§ What is asked
• 1. Decide whether each statement below agrees with the StepFun audio models page, answering yes or no and quoting the words from the page that settle it. (a) The listed use cases include audiobooks and game NPCs. (b) StepAudio 2.5 TTS is said to be the second model to bring contextual understanding into the whole speech generation pipeline. (c) The audio models provide text-to-speech and voice cloning APIs.
• 2. From the StepFun audio models page, write out the passage between "Stepfun audio models" and "and emotional arcs.", inclusive.
• 3. Continue the StepFun audio models page, beginning right after its final sentence.

§ Page excerpt
——
All Audio Models - StepFun Documentation

Model overview

Stepfun audio models use leading speech-generation technologies to provide text-to-speech and voice cloning APIs for audio-driven experiences. Common use cases include smart customer service, audiobooks, A/V production, and game NPCs. We currently offer the following models; see the guide for details:

Models

StepAudio 2.5 TTS

Contextual TTS — a speech synthesis model with true vocal performance capabilities. It is the first to integrate contextual understanding into the entire speech generation pipeline, letting AI not just read text, but perform it. Supports natural language descriptions for global context setting and fine-grained in-text control, producing human-level speech with natural breathing, dynamic emphasis, and emotional arcs.
——
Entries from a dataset
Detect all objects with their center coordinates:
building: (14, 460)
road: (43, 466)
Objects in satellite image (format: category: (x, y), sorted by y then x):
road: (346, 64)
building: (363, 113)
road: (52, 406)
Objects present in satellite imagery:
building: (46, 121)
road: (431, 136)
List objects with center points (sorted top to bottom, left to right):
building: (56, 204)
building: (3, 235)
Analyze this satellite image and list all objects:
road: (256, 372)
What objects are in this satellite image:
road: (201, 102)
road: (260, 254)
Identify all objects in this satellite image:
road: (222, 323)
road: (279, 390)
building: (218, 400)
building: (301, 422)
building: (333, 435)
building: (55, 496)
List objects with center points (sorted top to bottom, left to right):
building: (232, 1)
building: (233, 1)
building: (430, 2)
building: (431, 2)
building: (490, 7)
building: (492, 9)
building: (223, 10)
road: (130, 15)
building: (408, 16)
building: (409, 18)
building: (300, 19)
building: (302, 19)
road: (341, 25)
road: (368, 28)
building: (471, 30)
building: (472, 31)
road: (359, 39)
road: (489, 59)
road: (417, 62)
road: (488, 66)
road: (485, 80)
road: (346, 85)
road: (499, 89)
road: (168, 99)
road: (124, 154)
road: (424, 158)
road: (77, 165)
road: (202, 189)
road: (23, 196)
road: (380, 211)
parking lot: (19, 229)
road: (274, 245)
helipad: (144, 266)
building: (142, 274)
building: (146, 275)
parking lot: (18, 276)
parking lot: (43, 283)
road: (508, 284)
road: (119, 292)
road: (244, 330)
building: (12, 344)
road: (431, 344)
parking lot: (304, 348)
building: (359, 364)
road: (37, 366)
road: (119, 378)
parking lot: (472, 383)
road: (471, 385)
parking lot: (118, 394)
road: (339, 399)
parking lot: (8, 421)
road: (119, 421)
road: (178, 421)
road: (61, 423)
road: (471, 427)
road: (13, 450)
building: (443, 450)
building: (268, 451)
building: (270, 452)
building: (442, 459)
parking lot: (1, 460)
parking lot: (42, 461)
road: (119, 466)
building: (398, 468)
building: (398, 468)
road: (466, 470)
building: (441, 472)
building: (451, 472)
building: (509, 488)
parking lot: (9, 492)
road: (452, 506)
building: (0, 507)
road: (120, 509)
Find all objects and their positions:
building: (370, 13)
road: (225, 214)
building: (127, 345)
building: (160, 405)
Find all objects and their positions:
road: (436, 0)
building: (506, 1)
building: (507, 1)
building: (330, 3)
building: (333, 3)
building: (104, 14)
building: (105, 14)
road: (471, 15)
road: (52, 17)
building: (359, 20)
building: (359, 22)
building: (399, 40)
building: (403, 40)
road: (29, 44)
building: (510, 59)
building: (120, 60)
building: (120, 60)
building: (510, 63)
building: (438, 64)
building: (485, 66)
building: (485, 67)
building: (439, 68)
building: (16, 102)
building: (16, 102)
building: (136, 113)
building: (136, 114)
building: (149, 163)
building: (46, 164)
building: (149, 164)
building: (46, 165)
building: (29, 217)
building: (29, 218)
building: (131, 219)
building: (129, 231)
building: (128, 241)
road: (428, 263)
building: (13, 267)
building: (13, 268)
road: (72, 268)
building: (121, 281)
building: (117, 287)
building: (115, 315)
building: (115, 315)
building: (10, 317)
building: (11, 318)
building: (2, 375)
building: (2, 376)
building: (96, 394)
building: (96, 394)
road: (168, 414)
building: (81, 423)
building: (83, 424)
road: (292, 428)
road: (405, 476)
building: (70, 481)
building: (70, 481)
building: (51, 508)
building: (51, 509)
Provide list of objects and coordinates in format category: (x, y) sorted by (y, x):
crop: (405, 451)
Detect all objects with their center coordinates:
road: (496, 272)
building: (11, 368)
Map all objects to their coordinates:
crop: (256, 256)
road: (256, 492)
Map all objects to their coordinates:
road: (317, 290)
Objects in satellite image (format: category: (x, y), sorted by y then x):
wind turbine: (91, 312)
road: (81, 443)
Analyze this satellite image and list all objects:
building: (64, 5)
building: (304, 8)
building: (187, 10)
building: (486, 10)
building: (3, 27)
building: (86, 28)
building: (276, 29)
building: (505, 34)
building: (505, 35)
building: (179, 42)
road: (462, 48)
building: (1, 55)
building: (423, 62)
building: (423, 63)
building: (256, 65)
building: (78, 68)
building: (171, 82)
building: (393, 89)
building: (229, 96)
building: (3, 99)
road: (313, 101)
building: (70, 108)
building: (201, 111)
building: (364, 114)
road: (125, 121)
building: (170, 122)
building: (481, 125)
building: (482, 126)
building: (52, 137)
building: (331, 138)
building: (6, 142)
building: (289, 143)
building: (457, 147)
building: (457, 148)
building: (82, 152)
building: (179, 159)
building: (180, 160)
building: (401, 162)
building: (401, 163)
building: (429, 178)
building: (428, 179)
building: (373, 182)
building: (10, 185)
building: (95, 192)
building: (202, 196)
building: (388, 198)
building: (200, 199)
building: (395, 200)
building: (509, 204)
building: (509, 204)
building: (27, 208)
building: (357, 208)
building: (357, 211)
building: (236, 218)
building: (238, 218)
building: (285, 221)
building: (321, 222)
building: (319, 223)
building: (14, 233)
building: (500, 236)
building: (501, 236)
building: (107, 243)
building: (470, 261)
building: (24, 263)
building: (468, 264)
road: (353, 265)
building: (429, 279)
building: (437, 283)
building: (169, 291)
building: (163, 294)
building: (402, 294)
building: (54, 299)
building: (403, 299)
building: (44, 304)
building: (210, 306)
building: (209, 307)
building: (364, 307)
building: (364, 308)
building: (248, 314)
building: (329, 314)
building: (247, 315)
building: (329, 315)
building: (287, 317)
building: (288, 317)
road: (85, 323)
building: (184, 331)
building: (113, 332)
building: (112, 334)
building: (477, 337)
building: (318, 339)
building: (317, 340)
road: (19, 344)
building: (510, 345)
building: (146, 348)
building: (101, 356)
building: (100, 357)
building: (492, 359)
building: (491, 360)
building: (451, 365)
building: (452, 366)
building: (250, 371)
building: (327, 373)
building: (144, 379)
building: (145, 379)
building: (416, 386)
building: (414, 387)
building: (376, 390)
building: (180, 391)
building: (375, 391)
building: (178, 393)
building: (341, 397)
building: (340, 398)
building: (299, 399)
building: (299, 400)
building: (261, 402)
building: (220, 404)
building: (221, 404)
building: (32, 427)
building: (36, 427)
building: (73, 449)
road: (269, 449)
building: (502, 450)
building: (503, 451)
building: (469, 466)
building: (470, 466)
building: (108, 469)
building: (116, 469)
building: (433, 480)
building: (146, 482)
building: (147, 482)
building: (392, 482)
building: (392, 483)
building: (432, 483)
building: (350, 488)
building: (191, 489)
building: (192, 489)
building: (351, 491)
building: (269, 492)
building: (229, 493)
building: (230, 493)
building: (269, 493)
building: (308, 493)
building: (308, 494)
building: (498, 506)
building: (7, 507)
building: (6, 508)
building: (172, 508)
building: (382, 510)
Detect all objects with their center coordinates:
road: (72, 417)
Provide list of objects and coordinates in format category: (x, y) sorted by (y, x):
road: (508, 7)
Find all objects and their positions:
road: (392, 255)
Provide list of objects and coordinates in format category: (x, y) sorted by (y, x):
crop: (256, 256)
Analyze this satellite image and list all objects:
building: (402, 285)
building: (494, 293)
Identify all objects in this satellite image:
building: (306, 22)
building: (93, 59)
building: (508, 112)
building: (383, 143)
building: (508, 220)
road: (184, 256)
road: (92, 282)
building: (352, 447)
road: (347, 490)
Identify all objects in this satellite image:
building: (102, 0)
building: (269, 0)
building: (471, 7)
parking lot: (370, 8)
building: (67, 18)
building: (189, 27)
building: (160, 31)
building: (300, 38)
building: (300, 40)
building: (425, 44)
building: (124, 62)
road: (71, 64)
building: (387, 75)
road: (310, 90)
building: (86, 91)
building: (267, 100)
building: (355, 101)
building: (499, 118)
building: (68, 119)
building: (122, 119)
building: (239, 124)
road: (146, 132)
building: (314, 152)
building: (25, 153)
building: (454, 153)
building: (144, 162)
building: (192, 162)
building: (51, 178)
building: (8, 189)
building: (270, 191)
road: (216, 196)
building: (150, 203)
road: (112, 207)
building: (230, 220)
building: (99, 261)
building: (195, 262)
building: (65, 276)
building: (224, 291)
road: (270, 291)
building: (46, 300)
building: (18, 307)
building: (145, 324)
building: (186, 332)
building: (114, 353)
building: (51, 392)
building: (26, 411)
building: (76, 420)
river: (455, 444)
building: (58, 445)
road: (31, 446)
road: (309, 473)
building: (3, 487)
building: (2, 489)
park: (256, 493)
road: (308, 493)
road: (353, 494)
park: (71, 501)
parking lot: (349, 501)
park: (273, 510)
——
§ Answers by task
• 1.
(a) Yes: "Common use cases include smart customer service, audiobooks, A/V production, and game NPCs."
(b) No: "It is the first to integrate contextual understanding into the entire speech generation pipeline"
(c) Yes: "to provide text-to-speech and voice cloning APIs for audio-driven experiences"

• 2.
Stepfun audio models use leading speech-generation technologies to provide text-to-speech and voice cloning APIs for audio-driven experiences. Common use cases include smart customer service, audiobooks, A/V production, and game NPCs. We currently offer the following models; see the guide for details:

Models

StepAudio 2.5 TTS

Contextual TTS — a speech synthesis model with true vocal performance capabilities. It is the first to integrate contextual understanding into the entire speech generation pipeline, letting AI not just read text, but perform it. Supports natural language descriptions for global context setting and fine-grained in-text control, producing human-level speech with natural breathing, dynamic emphasis, and emotional arcs.

• 3.
Key improvements

Dual-level context control — everyone can be a voice director:
- Through Global Context + Inline Context dual-level control, set the overall mood and character relationships for an entire passage, and fine-tune how each word and phrase is delivered.
- Move beyond traditional tag matching — describe the voice expression you want in natural language. Emotion, style, scene, and speaking state are all understood and precisely executed by the model.
- Supports complex, mixed, layered expression intents such as “restrained sadness, no sobbing, with a slight tremble” or “tentatively playful, not too clingy, with a hint of stubbornness”, enabling more open, continuous, and context-aware emotion control.
Zero-shot Clone — any voice fully controllable, cloned at will:
- Just ~3 seconds of reference audio is enough to clone a voice precisely, with full Global / Inline context control inherited. Not limited by fixed voice libraries or preset characters.
Every word is a performance, every sentence authentic, zero AI sound:
- Comprehensive improvements across pauses, stress, rhythm, and tonal transitions. Synthesized speech has natural breathing, dynamic emphasis, and emotional flow.
- Upgraded underlying voice quality — output is clearer and more natural, free from the “plastic feel” and “AI sound” common in traditional speech synthesis.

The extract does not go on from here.